Exercise — Repeat verbatim, and only, the lines of the data below, beginning at the line that contains "composite (view 1)*" and stopping after the line that contains "## Transcription".

[Records from a data source]

Start of Block

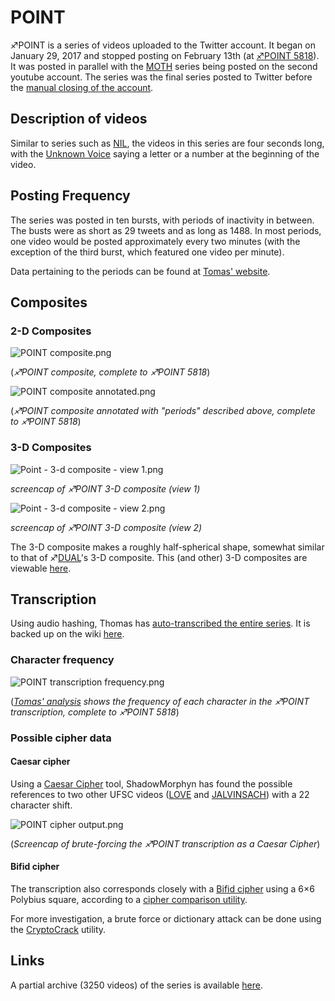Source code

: # POINT

♐POINT is a series of videos uploaded to the Twitter account. It began
on January 29, 2017 and stopped posting on February 13th (at
[♐POINT 5818](https://twitter.com/unfavorablesemi/status/831074953835454464)).
It was posted in parallel with the [MOTH](MOTH "wikilink") series being
posted on the second youtube account. The series was the final series
posted to Twitter before the [manual closing of the account](RESET_STRANGE_YD "wikilink").

## Description of videos

Similar to series such as [NIL](NIL "wikilink"), the videos in this
series are four seconds long, with the [Unknown Voice](Unknown_Voice "wikilink") saying a letter or a number at the
beginning of the video.

## Posting Frequency

The series was posted in ten bursts, with periods of inactivity in
between. The busts were as short as 29 tweets and as long as 1488. In
most periods, one video would be posted approximately every two minutes
(with the exception of the third burst, which featured one video per
minute).

Data pertaining to the periods can be found at [Tomas' website](http://tomasf.se/projects/semi/POINT_periods.txt).

## Composites

### 2-D Composites

![POINT composite.png](_POINT_composite.png "POINT composite.png")

(*♐POINT composite, complete to ♐POINT 5818*)

![POINT composite annotated.png](_POINT_composite_annotated.png)

(*♐POINT composite annotated with "periods" described above, complete to 
♐POINT 5818*)

### 3-D Composites

![ Point - 3-d composite - view 1.png](_Point_-_3-d_composite_-_view_1.png)

*screencap of ♐POINT 3-D composite (view 1)*

![ Point - 3-d composite - view 2.png](_Point_-_3-d_composite_-_view_2.png)

*screencap of ♐POINT 3-D composite (view 2)*

The 3-D composite makes a roughly half-spherical shape, somewhat similar
to that of ♐[DUAL](DUAL "wikilink")'s 3-D composite. This (and other)
3-D composites are viewable
[here](https://lorpus.github.io/sketches/ufsc3d/).

## Transcription

Using audio hashing, Thomas has [auto-transcribed the entire series](http://tomasf.se/projects/semi/POINT_transcription.txt). It is
backed up on the wiki [here](POINT_transcription "wikilink").

### Character frequency

![POINT transcription frequency.png](_POINT_transcription_frequency.png)

(*[Tomas' analysis](http://tomasf.se/projects/semi/POINT_transcription_frequency.png)
shows the frequency of each character in the ♐POINT transcription,
complete to ♐POINT 5818*)

### Possible cipher data

#### Caesar cipher

Using a [Caesar Cipher](http://www.dcode.fr/caesar-cipher) tool,
ShadowMorphyn has found the possible references to two other UFSC videos
([LOVE](LOVE "wikilink") and [JALVINSACH](JALVINSACH "wikilink")) with a
22 character shift.

![POINT cipher output.png](_POINT_cipher_output.png)

(*Screencap of brute-forcing the ♐POINT transcription as a Caesar
Cipher*)

#### Bifid cipher

The transcription also corresponds closely with a [Bifid cipher](https://en.wikipedia.org/wiki/Bifid_cipher) using a 6×6 Polybius
square, according to a [cipher comparison utility](http://bionsgadgets.appspot.com/gadget_forms/refscore_extended.html).

For more investigation, a brute force or dictionary attack can be done
using the
[CryptoCrack](https://sites.google.com/site/cryptocrackprogram/home)
utility.

## Links

A partial archive (3250 videos) of the series is available
[here](https://mega.nz/#!NnhkyJQK!G4PQ_6eqHrrjxxlOQ7ifdnXnQMvFCru3E65gsZIHqcA).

End of Block

Exercise result —
*screencap of ♐POINT 3-D composite (view 1)*

![ Point - 3-d composite - view 2.png](_Point_-_3-d_composite_-_view_2.png)

*screencap of ♐POINT 3-D composite (view 2)*

The 3-D composite makes a roughly half-spherical shape, somewhat similar
to that of ♐[DUAL](DUAL "wikilink")'s 3-D composite. This (and other)
3-D composites are viewable
[here](https://lorpus.github.io/sketches/ufsc3d/).

## Transcription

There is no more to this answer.